Advertisement

Catholic Unity Project Proceeds With Caution

Share
TIMES RELIGION WRITER

Leaders of the Catholic Common Ground project are going slow in their bid to open up dialogue in a church struggling with the tensions between its teachings and popular expectations on such issues as the role of women.

After a two-day closed session this week at a seminary near Chicago, 40 Roman Catholics, including Cardinal Roger M. Mahony of Los Angeles, reported that they had touched on a wide range of issues, but described their main goal as merely learning to talk to one another.

“Someone remarked that we were engaging the radical middle,” Archbishop Oscar Lipscomb, chairman of the project, told a news conference. “We wanted [the first conference] to be a dialogue, not a polemic.”

Advertisement

At the same time, Mahony told reporters that he and others intend to “work very hard” at establishing the same kind of dialogue in their own dioceses and parishes.

The Common Ground Project was launched by the late Cardinal Joseph Bernardin of Chicago in August. Bernardin said he was troubled by increasing polarization and, at times, a “mean-spiritedness” within the church in the United States that hindered dialogue.
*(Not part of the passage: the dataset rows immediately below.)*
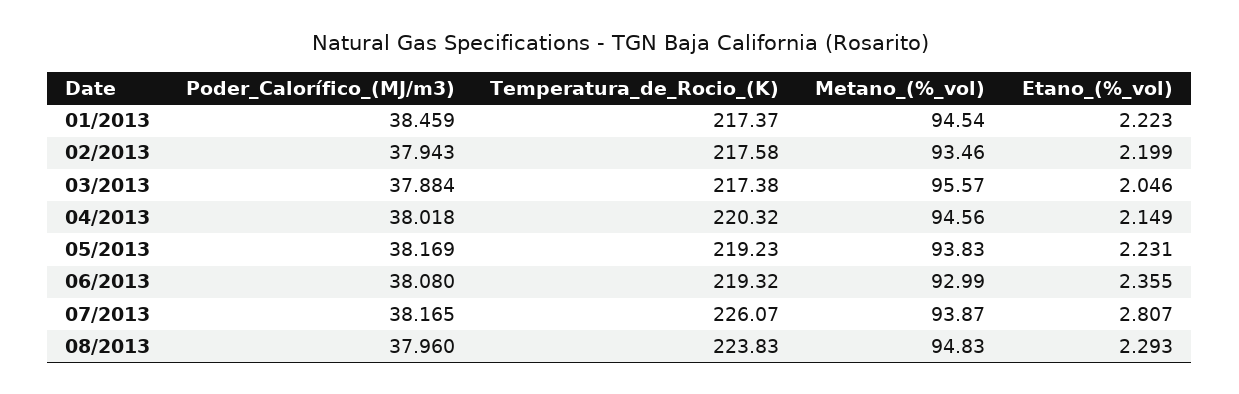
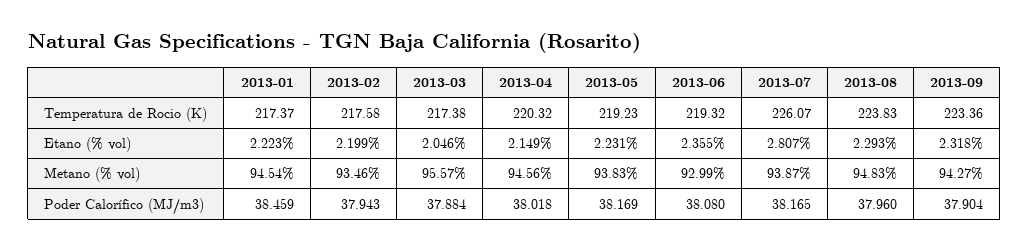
  {
    "Poder_Calorífico_(MJ/m3)": {
      "01/2013": 38.459,
      "02/2013": 37.943,
      "03/2013": 37.884,
      "04/2013": 38.018,
      "05/2013": 38.169,
      "06/2013": 38.08,
      "07/2013": 38.165,
-     "08/2013": 37.96
+     "08/2013": 37.96,
+     "2013-09": 37.904
    },
    "Temperatura_de_Rocio_(K)": {
      "01/2013": 217.37,
      "02/2013": 217.58,
      "03/2013": 217.38,
      "04/2013": 220.32,
      "05/2013": 219.23,
      "06/2013": 219.32,
      "07/2013": 226.07,
-     "08/2013": 223.83
+     "08/2013": 223.83,
+     "2013-09": 223.36
    },
    "Metano_(%_vol)": {
      "01/2013": 94.54,
      "02/2013": 93.46,
      "03/2013": 95.57,
      "04/2013": 94.56,
      "05/2013": 93.83,
      "06/2013": 92.99,
      "07/2013": 93.87,
-     "08/2013": 94.83
+     "08/2013": 94.83,
+     "2013-09": 94.27
    },
    "Etano_(%_vol)": {
      "01/2013": 2.223,
      "02/2013": 2.199,
      "03/2013": 2.046,
      "04/2013": 2.149,
      "05/2013": 2.231,
      "06/2013": 2.355,
      "07/2013": 2.807,
-     "08/2013": 2.293
+     "08/2013": 2.293,
+     "2013-09": 2.318
    }
  }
After Bernardin died in November, Lipscomb, the archbishop of Mobile, Ala., succeeded him as Common Ground chairman.

A communique issued by the group said the conference was intended to bring together Catholics of differing perspectives. Although one prominent Catholic reform organization was not invited to attend, its letter appeared to back the group’s measured pace.
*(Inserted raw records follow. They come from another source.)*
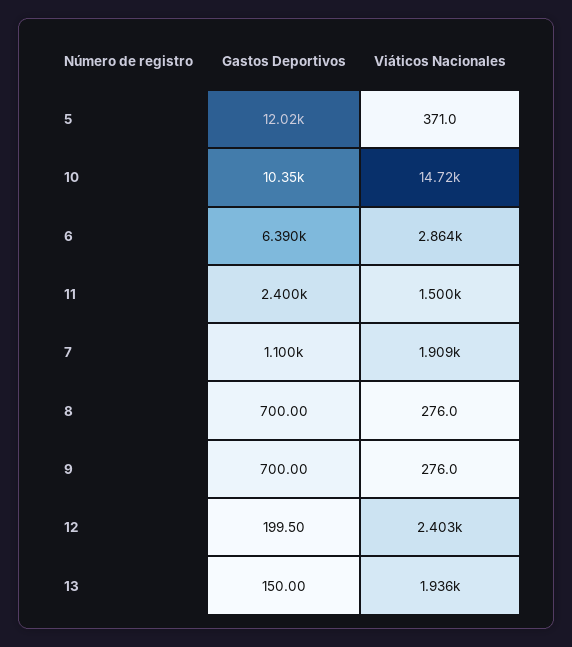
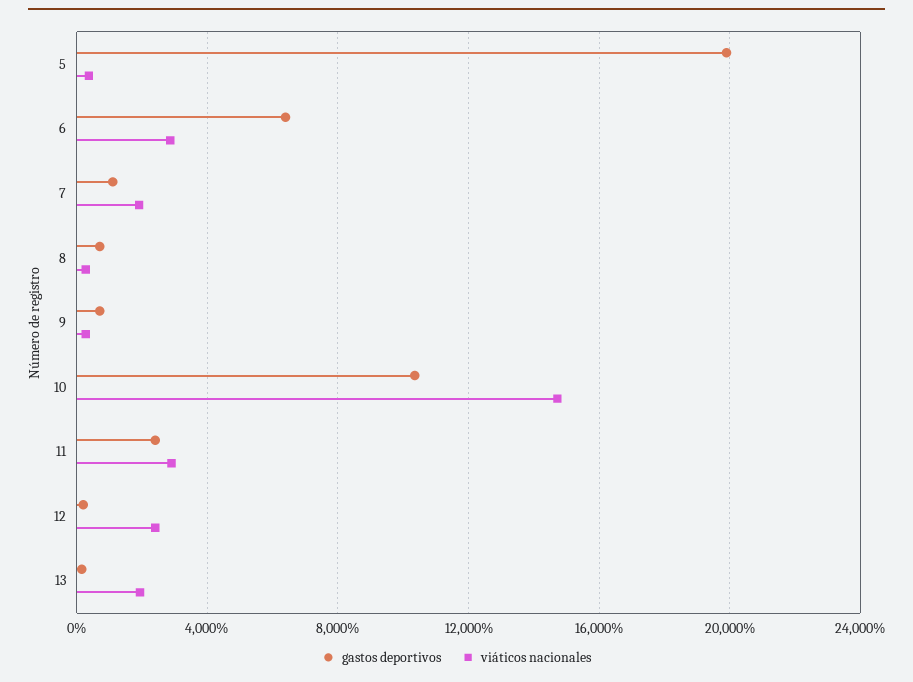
  {
    "Gastos Deportivos": {
-     "5": 12020,
+     "5": 20000,
      "10": 10350,
      "6": 6390,
      "11": 2400,
      "7": 1100,
      "8": 700,
      "9": 700,
      "12": 199.5,
      "13": 150
    },
    "Viáticos Nacionales": {
      "5": 371,
      "10": 14720,
      "6": 2864,
-     "11": 1500,
+     "11": 3000,
      "7": 1909,
      "8": 276,
      "9": 276,
      "12": 2403,
      "13": 1936
    }
  }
“It’s a very difficult problem because they’re [Common Ground] getting so much pressure from more traditional Catholics not to talk about certain issues,” said Linda Pieczynsky, president of Call to Action, which claims 15,000 members nationwide. “Over time, I guess we’ll find out if there’s truly going to be dialogue on important issues.”
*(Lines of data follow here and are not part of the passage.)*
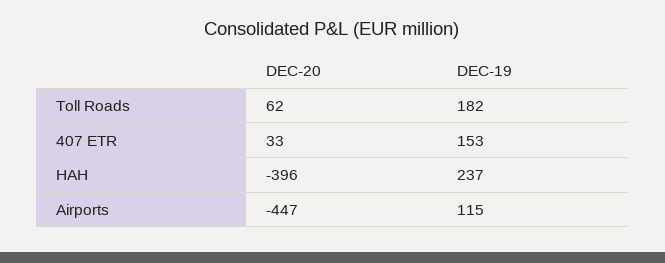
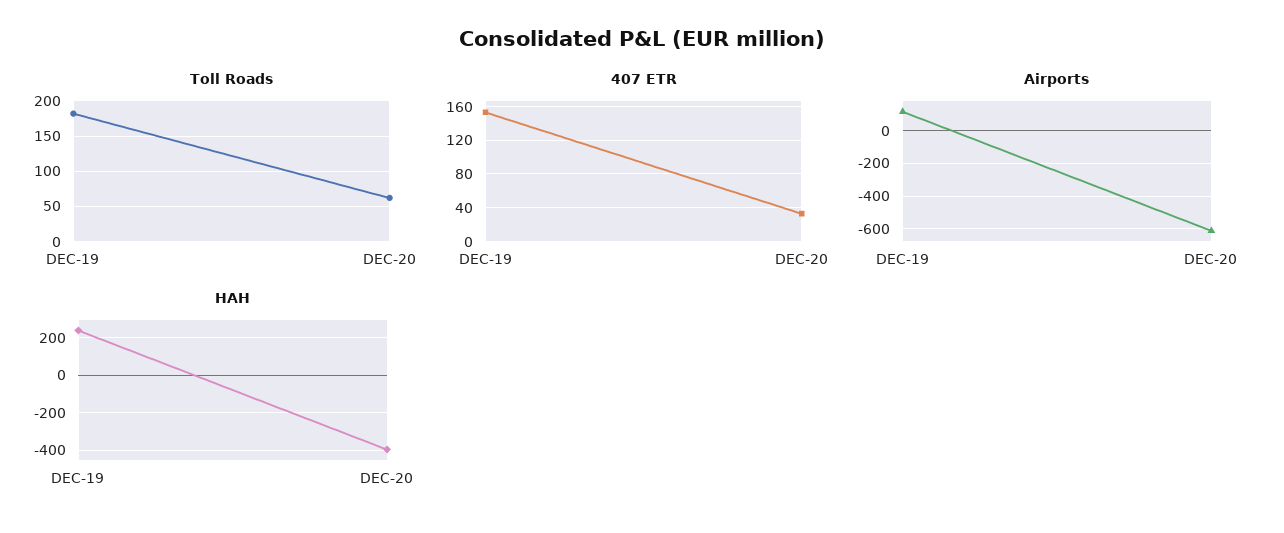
  {
    "Toll Roads": {
      "DEC-20": 62,
      "DEC-19": 182
    },
    "407 ETR": {
      "DEC-20": 33,
      "DEC-19": 153
    },
    "HAH": {
      "DEC-20": -396,
      "DEC-19": 237
    },
    "Airports": {
-     "DEC-20": -447,
+     "DEC-20": -600,
      "DEC-19": 115
    }
  }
Catholics at the conference said they did discuss specific issues, including the role of women, inclusive language in the liturgy and the nature of authority in the church.

Advertisement

They agreed on some points, one being that many aspects of American culture “are inimical to discipleship,” the statement said.

When it comes to authority in the church, there was also agreement that “contemporary American culture itself is hostile to any idea that certain people can speak authoritatively regarding matters of morality and lifestyle--whether regarding sexual matters or social justice or issues such as physician-assisted suicide.”